Boehringer Ingelheim Pharmaceuticals, Inc. announced on Dec. 4, 2016, results from a new analysis of the GLORIA™-AF Registry Program, which showed that newly diagnosed non-valvular atrial fibrillation (NVAF) patients treated with Pradaxa® (dabigatran etexilate mesylate) had a 76.6 percent probability of remaining on treatment at one year and a 69.2 percent probability at two years. The results were presented on Dec. 4, 2016 at the American Society of Hematology (ASH) Annual Meeting in San Diego, CA.
“Patients with NVAF are at a five times greater risk for stroke, and the goal of anticoagulant therapy is to reduce this risk. It is critical for patients and physicians to understand the benefits of staying on prescribed treatment and the potential risks of discontinuing,” said Jonathan Halperin, M.D., the Robert and Harriet Heilbrunn Professor of Medicine at the Icahn School of Medicine at Mount Sinai, study author and member of the GLORIA-AF steering committee. “In general, nearly half of patients discontinue oral anticoagulant therapy after only a year, so it is promising to see high adherence rates with PRADAXA in this new analysis from the GLORIA-AF Registry.”

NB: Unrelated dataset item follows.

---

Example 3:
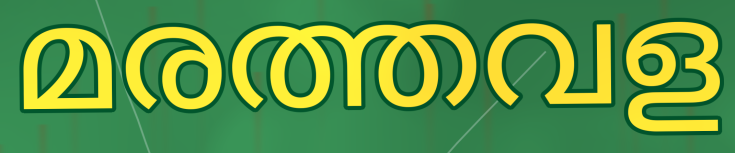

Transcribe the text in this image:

മരത്തവള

The analysis was based on real-world data from 2,937 PRADAXA patients receiving care at nearly 1,000 sites in 44 countries. Eighty-eight percent of the patients were considered at high risk for stroke (i.e., CHA2DS2-VASc score of 2 or higher), and many patients experienced other health conditions in addition to NVAF, including hypertension (78.9%), diabetes (22.7%) and heart failure (24.9%). Of patients who permanently discontinued treatment with PRADAXA, half (418/828) had switched to another oral anticoagulant by the second year of follow-up.

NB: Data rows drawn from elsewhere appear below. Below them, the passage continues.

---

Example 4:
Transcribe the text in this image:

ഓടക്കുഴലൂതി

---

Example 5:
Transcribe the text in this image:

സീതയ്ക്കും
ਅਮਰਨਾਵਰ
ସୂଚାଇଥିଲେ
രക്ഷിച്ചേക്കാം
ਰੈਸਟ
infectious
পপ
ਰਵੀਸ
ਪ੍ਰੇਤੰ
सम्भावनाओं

“Understanding how medicines are used in the real world, including factors that may influence patients to stop taking treatment, is essential to helping the community identify ways to improve patient outcomes,” said Sabine Luik, MD, senior vice president, Medicine & Regulatory Affairs, Boehringer Ingelheim Pharmaceuticals, Inc. “These results are encouraging and underscore that the majority of PRADAXA patients follow their treatment plan. The growing body of real-world data on PRADAXA, and the fact that it is the only novel oral anticoagulant with a specific reversal agent available, should offer healthcare providers, patients and caregivers added assurance in reducing stroke risk in NVAF patients.”
About GLORIA™-AF (Global Registry on Long-Term Oral Antithrombotic Treatment in Patients with Atrial Fibrillation)

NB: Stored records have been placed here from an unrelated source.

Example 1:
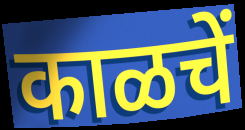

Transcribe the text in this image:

काळचें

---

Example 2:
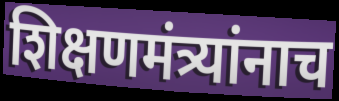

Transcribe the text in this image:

शिक्षणमंत्र्यांनाच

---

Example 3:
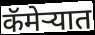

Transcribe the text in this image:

कॅमेऱ्यात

GLORIA™-AF is one of the largest worldwide registry programs to investigate the long-term use of oral antithrombotic therapies in reducing the risk of NVAF-related strokes in the clinical setting. The Registry examines physicians’ prescribing behaviors in treating NVAF, as well as the factors behind their prescribing decisions. The study is collecting long-term safety and effectiveness data on a range of antithrombotics, including warfarin, ASA (aspirin) and NOACs for stroke risk reduction in NVAF, as well as patient outcomes data.
The Registry Program will enroll up to 56,000 patients newly diagnosed with AF at risk of stroke from up to 2,200 sites in nearly 50 countries.
SOURCE Boehringer Ingelheim Pharmaceuticals, Inc.